“I am not my extraversion”

Throughout my life, I have been called “obnoxious”, “annoying” “aggressive”, and “too much to handle”, all of which, I am ashamed to say are true.. I’ve had people decide that they hate me, just because of how outgoing I am. They never even took the time to say one word to me, before they put those labels on me. I give off this vibe because of one thing; I always strive to be the center of attention. For as long as I can remember, I loved being in the spot light.

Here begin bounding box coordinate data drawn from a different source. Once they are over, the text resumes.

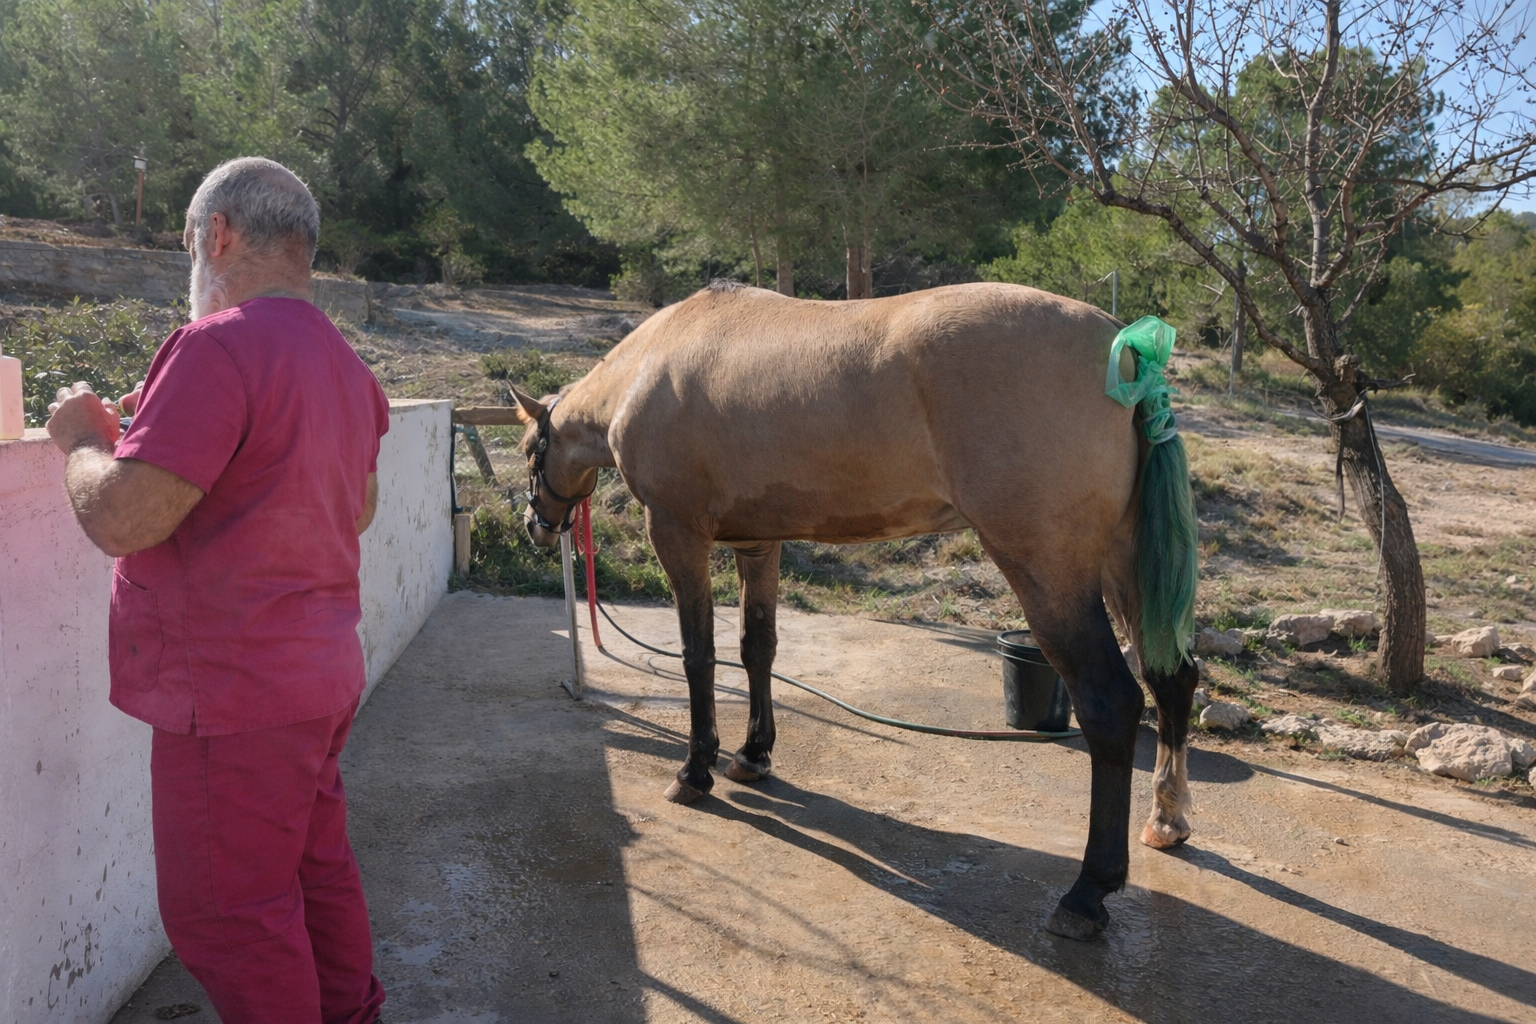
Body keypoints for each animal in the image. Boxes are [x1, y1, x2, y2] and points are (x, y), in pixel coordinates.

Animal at [509, 280, 1200, 940]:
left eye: (526, 450)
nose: (536, 527)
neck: (652, 365)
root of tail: (1124, 344)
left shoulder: (677, 535)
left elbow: (699, 656)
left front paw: (696, 769)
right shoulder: (758, 543)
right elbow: (757, 649)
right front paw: (753, 755)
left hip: (1050, 570)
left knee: (1111, 704)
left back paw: (1087, 894)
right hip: (1124, 564)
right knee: (1172, 678)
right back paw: (1167, 819)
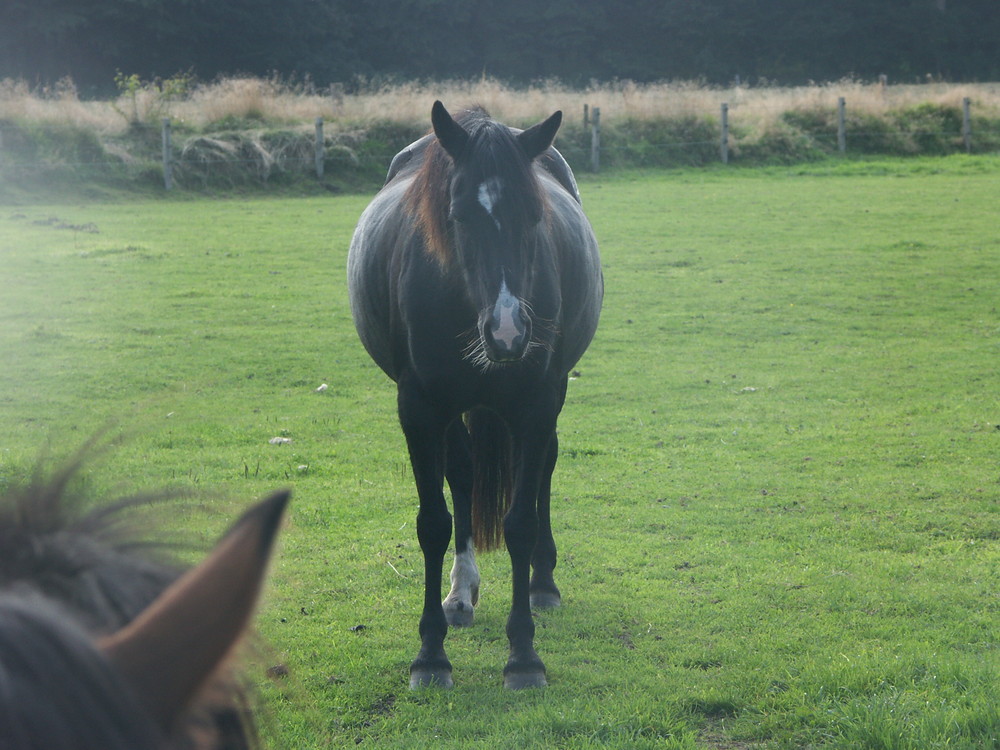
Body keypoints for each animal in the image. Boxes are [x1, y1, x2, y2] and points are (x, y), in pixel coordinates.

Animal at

Groups of people with all their attention directed my way, gave me a sense of pride like nothing else did. Little did I know that sense of pride came with a huge sacrifice. People started to dislike me. Not only did I love attention, but the fear of being rejected ran deep in me. So the more I was the center of attention, the more people disliked me. And the more people disliked me, the harder I tried. I just didn’t know how to try any other way, then being as extraverted as I could. It was a treacherous cycle That always ended with more and more people not wanting to be around me. Around Christmas time of my freshman year, I became depressed. It all just became to much to handle, and I broke. I became bulimic, and even cut myself a couple different times. The last thing I wanted at that time was sympathy from my peers. So I put on a mask of happiness at school. I became more extraverted then ever, and my depression grew and grew.

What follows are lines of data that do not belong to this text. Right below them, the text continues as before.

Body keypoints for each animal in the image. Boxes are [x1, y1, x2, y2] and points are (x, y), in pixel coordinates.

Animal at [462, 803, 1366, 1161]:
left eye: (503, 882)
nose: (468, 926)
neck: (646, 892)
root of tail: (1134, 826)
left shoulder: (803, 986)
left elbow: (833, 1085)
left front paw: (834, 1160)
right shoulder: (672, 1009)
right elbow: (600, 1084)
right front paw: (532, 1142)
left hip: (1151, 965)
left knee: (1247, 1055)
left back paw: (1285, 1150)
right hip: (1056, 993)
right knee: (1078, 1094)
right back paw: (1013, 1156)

All I wanted was to be happy again, and I was tired of pretending I was so I started talking to a close group of friends. They helped me realize that my outgoing personality was never going to leave. It was who I was. So, even though I still get embarrassed after a loud or annoying episode of mine, and while being called those names, are still some of the most painful moments, Im trying not to let it bother me as much, Because the people that can see past it, realize, I am so much more than just my extraversion.